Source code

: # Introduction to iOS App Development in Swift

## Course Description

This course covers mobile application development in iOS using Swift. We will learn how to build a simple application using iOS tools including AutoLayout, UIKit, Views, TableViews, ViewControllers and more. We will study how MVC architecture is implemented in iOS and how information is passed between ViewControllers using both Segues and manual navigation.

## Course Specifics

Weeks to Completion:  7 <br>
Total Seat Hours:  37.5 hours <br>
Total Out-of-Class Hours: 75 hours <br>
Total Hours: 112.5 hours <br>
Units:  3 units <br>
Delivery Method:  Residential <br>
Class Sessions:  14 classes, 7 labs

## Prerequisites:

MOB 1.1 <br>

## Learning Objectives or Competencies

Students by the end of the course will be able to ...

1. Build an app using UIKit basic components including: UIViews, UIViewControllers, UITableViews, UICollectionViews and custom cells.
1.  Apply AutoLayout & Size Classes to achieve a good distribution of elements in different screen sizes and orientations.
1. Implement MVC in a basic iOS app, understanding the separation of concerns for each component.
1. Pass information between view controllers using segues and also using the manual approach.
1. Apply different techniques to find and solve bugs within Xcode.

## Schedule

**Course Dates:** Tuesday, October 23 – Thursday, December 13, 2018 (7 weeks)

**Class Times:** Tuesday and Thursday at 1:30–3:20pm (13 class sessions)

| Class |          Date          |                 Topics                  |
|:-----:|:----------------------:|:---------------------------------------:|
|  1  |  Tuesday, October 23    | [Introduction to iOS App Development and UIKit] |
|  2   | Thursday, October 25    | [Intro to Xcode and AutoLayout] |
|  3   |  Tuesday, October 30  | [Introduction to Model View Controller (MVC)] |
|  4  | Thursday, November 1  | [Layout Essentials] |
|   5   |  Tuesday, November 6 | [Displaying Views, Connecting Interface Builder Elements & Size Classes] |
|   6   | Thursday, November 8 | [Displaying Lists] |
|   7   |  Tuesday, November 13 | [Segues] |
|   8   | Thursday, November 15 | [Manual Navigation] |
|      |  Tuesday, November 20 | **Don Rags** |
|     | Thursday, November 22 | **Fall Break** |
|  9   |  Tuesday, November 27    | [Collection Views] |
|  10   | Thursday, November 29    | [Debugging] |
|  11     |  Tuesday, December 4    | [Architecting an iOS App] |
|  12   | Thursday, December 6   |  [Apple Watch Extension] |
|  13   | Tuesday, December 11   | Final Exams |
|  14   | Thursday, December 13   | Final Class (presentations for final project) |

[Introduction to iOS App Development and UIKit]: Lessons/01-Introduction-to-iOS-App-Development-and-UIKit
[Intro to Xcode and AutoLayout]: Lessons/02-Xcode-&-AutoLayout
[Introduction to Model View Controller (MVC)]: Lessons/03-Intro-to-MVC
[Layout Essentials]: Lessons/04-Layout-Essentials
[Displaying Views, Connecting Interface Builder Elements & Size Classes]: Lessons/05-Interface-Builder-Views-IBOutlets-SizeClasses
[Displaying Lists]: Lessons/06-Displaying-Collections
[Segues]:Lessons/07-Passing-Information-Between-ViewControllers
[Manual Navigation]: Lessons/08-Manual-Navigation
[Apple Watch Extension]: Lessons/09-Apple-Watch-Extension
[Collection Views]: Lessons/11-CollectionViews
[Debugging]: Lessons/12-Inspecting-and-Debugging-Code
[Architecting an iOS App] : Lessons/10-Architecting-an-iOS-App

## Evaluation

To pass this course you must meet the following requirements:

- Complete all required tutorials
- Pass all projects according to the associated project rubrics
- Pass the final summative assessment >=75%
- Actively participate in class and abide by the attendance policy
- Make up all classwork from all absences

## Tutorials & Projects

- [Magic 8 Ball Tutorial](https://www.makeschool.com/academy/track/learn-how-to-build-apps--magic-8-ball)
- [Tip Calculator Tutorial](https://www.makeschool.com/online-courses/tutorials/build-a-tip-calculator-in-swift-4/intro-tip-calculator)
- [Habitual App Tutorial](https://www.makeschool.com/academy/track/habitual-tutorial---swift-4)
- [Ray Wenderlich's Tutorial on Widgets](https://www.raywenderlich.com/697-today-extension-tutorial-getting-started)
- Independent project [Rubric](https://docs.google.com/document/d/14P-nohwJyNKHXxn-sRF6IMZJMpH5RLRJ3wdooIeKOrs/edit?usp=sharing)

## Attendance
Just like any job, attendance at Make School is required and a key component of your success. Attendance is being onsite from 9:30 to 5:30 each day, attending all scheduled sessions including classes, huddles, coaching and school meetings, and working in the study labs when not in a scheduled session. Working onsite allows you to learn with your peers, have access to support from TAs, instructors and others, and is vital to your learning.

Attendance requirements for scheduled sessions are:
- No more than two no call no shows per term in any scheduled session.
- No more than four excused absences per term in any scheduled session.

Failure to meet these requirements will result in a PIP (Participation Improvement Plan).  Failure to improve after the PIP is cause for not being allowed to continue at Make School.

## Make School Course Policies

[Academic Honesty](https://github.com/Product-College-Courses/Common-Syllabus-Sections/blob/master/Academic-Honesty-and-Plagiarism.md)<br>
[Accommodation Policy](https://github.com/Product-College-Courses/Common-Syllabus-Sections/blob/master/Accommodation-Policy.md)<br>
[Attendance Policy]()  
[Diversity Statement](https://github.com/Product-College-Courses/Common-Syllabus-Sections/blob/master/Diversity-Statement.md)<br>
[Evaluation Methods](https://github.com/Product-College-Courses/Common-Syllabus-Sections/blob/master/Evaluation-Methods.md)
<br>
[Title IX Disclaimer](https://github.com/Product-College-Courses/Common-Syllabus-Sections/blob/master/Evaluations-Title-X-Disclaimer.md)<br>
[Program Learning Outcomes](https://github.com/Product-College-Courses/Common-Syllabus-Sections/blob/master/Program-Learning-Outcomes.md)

### WHAT IS REQUIRED
Among the records, find all lines that include the string "hours" and return them.

### FINISHED EXERCISE
Total Seat Hours:  37.5 hours <br>
Total Out-of-Class Hours: 75 hours <br>
Total Hours: 112.5 hours <br>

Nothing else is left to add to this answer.